© HELVETAS Swiss Intercooperation Bangladesh

“a Pat on the Back” – and Lessons from Working with Women in Bangladesh

Reflections on how the Samriddhi project sought to pro-actively include poor and extreme poor women in its activities.
FROM: Jane Carter – 30. October 2014
© HELVETAS Swiss Intercooperation Bangladesh

It’s always nice to receive positive feedback, and we as an organisation just did so in the form of a letter of appreciation from the Swiss Agency for Cooperation and Development, SDC, for our partnership with them during 2013 – a partnership that is significant both in terms of funding, and in its strategic focus on development priorities. In SDC’s feedback, the integration of gender and social equity into our programmes in a more obvious, crosscutting manner got a special mention – as did (amongst other things) our “capitalisation” of the experiences of the Samriddhi project in Bangladesh.

“Capitalisation” is one of those words that sounds English, but isn’t really – at least, not in the sense intended. What is meant by “capitalisation” here entails reflecting on the activities of a project (or programme) over a substantial period of time, consulting with many different men and women who were involved – especially those who were directly impacted, and pulling together experiences and lessons learned in as objective a manner as possible. One of the “capitalisation” exercises of Samriddhi was on how the project sought to pro-actively include poor and extreme poor women in its activities.

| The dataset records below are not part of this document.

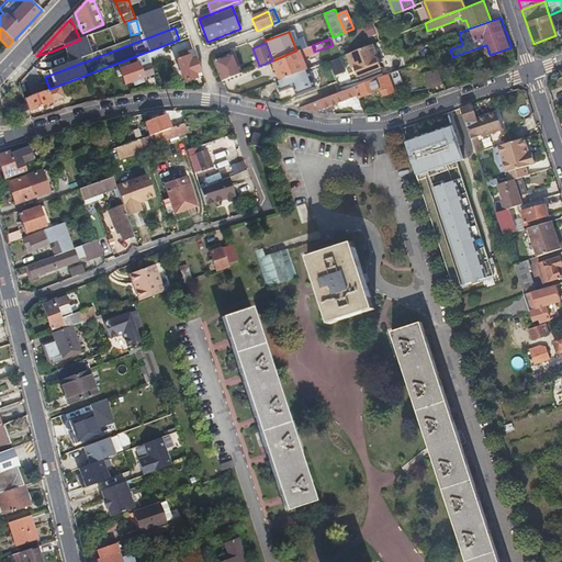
[(381,66),(372,43),(351,52),(356,65),(359,74),(381,66)]
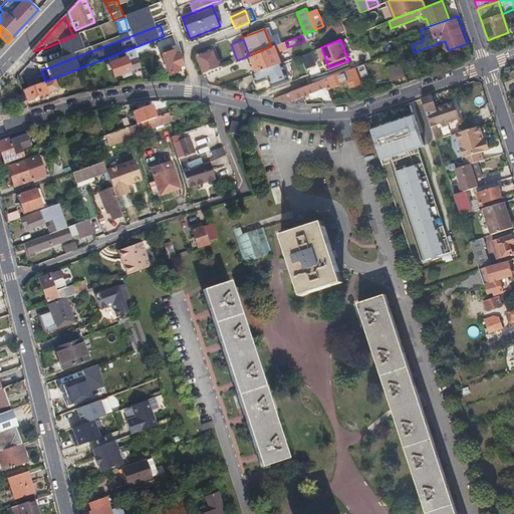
[(249,55),(256,73),(265,69),(281,63),(276,51),(287,47),(285,41),(271,46),(250,55),(249,55)]
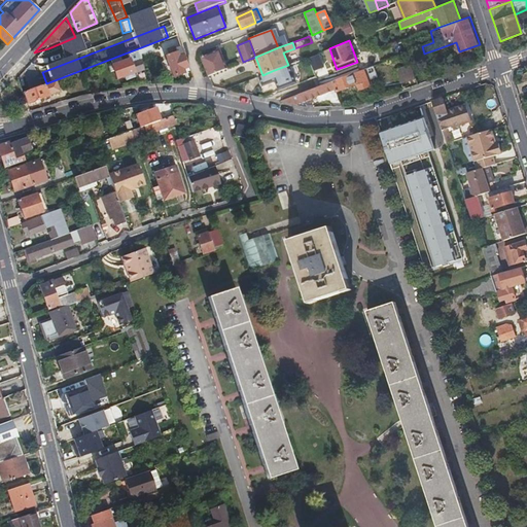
[(138,50),(140,57),(154,51),(152,44),(138,50)]
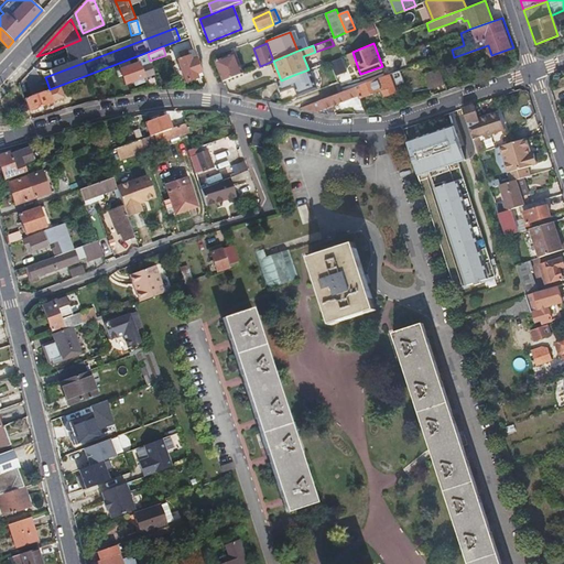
[(199,74),(202,73),(193,50),(179,55),(180,60),(176,61),(185,83),(202,77),(199,74)]
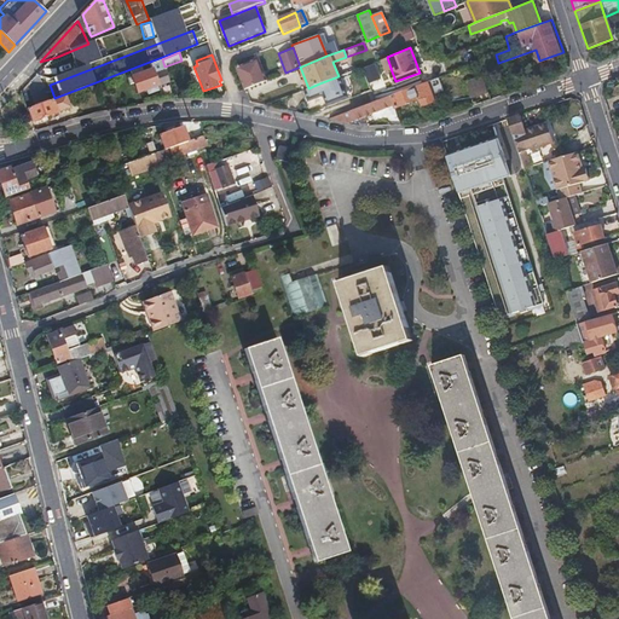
[(392,71),(387,57),(382,58),(387,73),(392,71)]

Samriddhi intervenes in value chains in rural areas, using the approach of “Making Markets work for the Poor” (M4P). A few years ago, not only SDC but also other donor agencies using the M4P approach, such as DfID (UK Aid) and Swedish Sida, realised that the main beneficiaries of M4P projects tended to be men. When project designers were asked to analyse value chains to see which ones have the greatest potential to give large numbers of poor households a better income, they didn’t necessarily think about whether or how different interventions would impact differently on women and men. But of course there were differences.

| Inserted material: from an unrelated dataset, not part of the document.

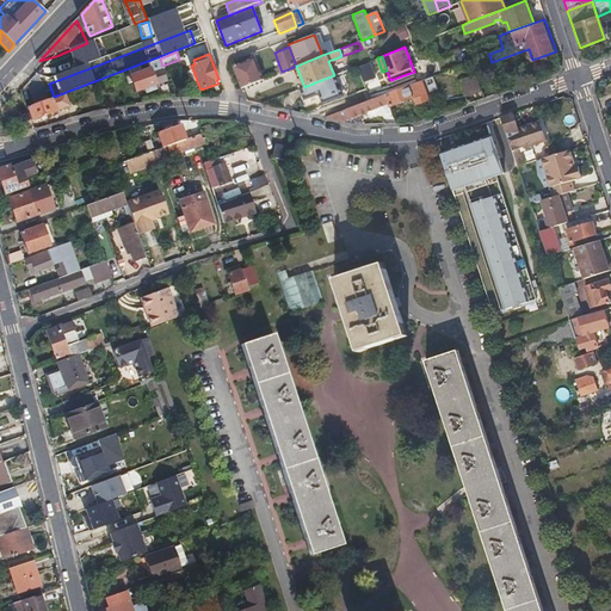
[(233,66),(241,87),(263,79),(255,57),(233,66)]
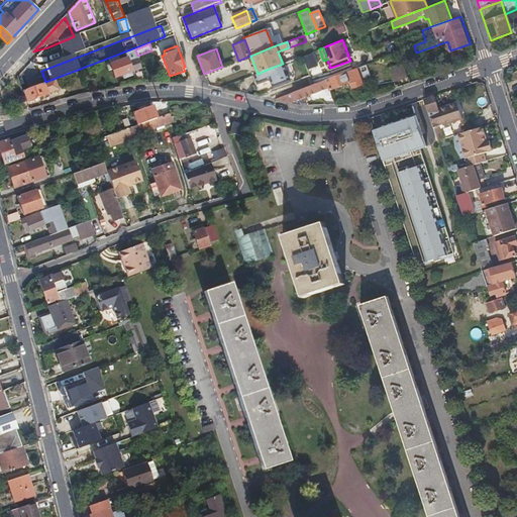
[(130,72),(142,68),(137,56),(135,49),(128,52),(130,59),(127,60),(126,58),(109,64),(114,78),(123,75),(124,78),(131,75),(130,72)]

An analysis was launched, many minds brought to bear on the issue, and a manual eventually produced by a UK consultancy firm on how to include women pro-actively. Dubbed WEE, Women’s Economic Empowerment (thus WEE in M4P!) the original manual was rather complicated, so at Helvetas we simplified the findings down to seven “success factors” for ensuring women’s involvement. The “capitalisation” exercise that we conducted under Samriddhi contributed in a large part to identifying these seven points, which are sufficiently general to hold true elsewhere. Here are just two of them.

Consider women from the start! This might seem just too obvious, but actually it has many implications. Generally the value chains with the greatest potential for added income and wider uptake are not ones in which women are heavily involved. In Samriddhi, this meant focusing on backyard chicken and duck rearing, medicinal plants, and garment manufacture/embroidery.

Address the constraints experienced by women. There are many ways in which women may be hindered from undertaking money-making activities due to cultural expectations. For example, women in Bangladesh generally own no or very little land (land is mainly inherited by men), and cannot travel far from home. One idea promoted by Samriddhi was for women to grow medicinal plants along rural roads close to their homes. The municipality owning the roads agreed (actually they gained free roadside maintenance); the herbal medicine company got an increased supply of a quality product; and the women, of course, got a way of making money – selling the leaves through local collection points set up by the company. The scheme has spread widely; it’s not so often that there’s an opportunity for everyone to be a winner.

One can still criticise the relatively small income that the women gain for their labour, but it’s a start. And a start can be all that’s needed. One young woman I met, Nurun Nahar Begum, was full of ideas to make more money. In her non-electrified village, I was particularly struck by her purchase of a solar panel in order to charge her neighbours to recharge their mobile phones (a ubiquitous item in Bangladesh). The secret of Nurun’s success? “I am a good thinker, I can see opportunities and make plans about how to realise them. The second reason is my husband – he’s very supportive, and we always discuss things together.”